All is as if the world did cease to exist. The city’s monuments go unseen, its past unheard, and its culture slowly fading in the dismal sea.
– Nathan Reese Maher
Singapore to Kuala Lumpur: Fellow passengers make their way back to the bus, after a short break at one of the rest stops on the North South Expressway, Malaysia.
I make this bus trip from Singapore a number of times each year to visit my family in Kuala Lumpur. Familiar as I am with the stops and starts of the journey, I’m normally fast asleep at this particular point in the ride. I spent my final years of secondary education commuting to a school on the other side of the island: it was a two hour ride each way by bus only, or an hour and twenty minutes if I wanted to bus-train-bus-walk it with half the population. The choice was simple. I’ve come to regard long bus rides as a kind of respite from the world.

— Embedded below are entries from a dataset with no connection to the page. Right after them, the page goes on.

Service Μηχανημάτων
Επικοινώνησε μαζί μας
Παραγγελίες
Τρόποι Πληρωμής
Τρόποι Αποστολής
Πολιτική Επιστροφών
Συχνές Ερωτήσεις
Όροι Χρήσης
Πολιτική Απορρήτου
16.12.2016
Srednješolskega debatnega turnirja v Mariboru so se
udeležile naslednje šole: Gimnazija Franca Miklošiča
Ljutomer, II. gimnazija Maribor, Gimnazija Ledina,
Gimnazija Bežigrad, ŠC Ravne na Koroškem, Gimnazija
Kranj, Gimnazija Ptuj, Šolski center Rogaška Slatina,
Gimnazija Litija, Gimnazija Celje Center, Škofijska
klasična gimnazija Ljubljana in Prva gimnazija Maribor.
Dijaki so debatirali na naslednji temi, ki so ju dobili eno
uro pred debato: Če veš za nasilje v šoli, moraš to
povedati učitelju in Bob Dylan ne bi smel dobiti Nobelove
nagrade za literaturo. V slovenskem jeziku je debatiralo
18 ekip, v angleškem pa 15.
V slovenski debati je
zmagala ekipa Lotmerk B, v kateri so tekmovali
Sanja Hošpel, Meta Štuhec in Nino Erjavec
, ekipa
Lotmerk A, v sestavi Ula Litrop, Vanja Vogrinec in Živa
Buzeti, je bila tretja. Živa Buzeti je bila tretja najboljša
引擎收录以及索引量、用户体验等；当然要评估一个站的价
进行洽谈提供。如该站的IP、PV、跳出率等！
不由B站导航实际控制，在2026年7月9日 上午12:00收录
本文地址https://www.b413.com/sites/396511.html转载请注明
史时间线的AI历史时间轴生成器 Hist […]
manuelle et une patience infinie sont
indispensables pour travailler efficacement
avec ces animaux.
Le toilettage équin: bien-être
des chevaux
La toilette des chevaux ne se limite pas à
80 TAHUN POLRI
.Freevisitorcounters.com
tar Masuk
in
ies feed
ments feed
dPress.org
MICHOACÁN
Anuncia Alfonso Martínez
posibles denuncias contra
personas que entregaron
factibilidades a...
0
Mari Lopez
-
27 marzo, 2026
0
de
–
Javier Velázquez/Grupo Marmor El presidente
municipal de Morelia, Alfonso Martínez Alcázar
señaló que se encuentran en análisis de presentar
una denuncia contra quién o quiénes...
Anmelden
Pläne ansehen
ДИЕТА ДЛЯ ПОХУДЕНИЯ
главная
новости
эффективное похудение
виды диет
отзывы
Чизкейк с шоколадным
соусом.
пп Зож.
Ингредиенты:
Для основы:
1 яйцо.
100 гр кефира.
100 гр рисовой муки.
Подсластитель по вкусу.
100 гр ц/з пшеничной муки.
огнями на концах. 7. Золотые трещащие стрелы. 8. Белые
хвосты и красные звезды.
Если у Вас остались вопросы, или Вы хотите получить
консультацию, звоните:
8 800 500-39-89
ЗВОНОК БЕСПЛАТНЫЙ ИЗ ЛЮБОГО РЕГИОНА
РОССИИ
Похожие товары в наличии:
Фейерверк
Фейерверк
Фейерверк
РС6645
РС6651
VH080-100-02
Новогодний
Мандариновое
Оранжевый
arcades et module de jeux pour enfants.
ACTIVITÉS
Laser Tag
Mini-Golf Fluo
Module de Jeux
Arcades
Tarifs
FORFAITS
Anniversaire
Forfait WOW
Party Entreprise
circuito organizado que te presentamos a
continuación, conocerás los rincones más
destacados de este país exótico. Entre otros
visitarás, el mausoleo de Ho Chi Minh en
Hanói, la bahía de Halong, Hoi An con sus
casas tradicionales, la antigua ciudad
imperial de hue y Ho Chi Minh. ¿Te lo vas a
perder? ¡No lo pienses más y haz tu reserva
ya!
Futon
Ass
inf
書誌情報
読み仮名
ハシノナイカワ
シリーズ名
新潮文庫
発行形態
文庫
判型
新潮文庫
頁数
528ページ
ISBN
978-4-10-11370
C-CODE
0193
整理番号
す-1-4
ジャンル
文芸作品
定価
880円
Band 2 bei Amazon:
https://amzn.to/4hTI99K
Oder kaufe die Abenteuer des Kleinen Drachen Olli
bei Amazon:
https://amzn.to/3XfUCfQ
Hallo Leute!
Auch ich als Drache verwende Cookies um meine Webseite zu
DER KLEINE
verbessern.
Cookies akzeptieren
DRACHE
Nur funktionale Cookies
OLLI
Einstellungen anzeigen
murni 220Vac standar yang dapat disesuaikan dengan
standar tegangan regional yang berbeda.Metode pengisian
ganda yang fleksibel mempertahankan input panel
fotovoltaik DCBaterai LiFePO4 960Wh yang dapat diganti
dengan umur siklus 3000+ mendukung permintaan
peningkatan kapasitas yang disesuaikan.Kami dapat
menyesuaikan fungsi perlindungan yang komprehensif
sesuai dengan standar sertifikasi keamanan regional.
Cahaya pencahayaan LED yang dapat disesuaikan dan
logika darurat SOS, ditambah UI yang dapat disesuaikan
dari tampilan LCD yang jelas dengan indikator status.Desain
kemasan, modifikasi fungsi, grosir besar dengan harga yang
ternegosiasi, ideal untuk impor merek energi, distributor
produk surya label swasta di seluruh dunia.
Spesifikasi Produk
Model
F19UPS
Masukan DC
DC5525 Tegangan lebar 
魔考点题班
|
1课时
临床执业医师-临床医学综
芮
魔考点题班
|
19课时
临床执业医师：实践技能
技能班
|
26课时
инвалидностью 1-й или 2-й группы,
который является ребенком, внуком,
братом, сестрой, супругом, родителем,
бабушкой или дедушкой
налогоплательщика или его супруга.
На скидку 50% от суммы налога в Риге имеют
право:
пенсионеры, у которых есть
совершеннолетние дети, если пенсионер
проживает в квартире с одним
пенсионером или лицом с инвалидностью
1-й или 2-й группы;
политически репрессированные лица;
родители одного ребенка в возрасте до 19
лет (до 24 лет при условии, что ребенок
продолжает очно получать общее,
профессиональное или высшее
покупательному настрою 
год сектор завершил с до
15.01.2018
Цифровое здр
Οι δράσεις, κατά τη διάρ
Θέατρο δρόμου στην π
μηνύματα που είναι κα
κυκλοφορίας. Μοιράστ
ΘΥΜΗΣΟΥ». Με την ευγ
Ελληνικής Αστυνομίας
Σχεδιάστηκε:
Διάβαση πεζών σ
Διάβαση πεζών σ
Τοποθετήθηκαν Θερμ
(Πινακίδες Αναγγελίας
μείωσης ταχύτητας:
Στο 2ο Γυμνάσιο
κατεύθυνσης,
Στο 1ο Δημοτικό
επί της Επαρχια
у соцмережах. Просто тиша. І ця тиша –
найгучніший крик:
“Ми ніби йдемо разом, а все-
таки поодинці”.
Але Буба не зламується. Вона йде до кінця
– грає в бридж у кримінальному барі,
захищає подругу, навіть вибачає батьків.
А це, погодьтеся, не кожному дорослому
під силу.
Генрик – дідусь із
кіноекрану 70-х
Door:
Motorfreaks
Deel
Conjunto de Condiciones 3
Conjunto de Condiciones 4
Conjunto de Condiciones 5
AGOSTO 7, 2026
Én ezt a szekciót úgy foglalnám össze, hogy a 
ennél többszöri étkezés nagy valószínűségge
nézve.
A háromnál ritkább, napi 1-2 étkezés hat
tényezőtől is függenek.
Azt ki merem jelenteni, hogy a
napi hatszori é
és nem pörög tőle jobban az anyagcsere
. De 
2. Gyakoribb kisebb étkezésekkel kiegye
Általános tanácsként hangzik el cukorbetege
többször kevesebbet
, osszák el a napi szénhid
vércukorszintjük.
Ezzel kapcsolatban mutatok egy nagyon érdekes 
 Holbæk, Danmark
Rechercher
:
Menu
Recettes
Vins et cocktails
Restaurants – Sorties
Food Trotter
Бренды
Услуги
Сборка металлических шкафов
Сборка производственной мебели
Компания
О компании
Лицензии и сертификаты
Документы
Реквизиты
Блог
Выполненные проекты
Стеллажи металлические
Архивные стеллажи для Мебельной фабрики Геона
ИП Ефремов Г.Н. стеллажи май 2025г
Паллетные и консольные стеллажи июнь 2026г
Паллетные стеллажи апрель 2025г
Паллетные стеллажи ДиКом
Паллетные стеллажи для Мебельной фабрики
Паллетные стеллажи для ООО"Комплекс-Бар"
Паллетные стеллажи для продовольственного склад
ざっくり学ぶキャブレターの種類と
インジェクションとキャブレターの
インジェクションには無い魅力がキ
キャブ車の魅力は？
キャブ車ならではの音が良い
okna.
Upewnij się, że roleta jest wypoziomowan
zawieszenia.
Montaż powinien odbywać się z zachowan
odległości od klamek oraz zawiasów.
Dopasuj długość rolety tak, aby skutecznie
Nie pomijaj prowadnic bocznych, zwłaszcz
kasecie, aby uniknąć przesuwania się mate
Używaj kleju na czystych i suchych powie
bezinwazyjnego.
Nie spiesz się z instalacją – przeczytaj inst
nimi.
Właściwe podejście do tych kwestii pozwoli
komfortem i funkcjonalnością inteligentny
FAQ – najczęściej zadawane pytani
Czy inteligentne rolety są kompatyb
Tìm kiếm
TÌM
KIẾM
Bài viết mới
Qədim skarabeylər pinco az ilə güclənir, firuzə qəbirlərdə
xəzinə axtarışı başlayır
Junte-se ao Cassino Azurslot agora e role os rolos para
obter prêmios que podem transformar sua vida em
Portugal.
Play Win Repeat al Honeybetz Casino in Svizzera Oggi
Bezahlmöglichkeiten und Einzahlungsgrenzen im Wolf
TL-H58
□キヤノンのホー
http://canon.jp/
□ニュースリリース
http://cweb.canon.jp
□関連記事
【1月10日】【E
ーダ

Years of doing last minute homework on school buses meant I could (and still can) write legibly while commuting. My long bus rides during those years meant I also got a lot of sleeping done. There’s no lullaby like the muffled drone of diesel engines, while the sway of a large vehicle rounding urban streets is a rocker like no other. It was one of the few spaces that suspended the mindless rush for more that sculpts the people of the place where I was born.
I still gather wool, read, write, shoot and nap at my best in transit.
I was jolted awake to this, out the window of the double decker in a fleet that persuasively claims to be “a better way to fly.” The view is always interesting if we are lucky enough to catch it in the right light.
Wow, beautiful image. Love the layers. Reminds me a bit of Saul Leiter’s work.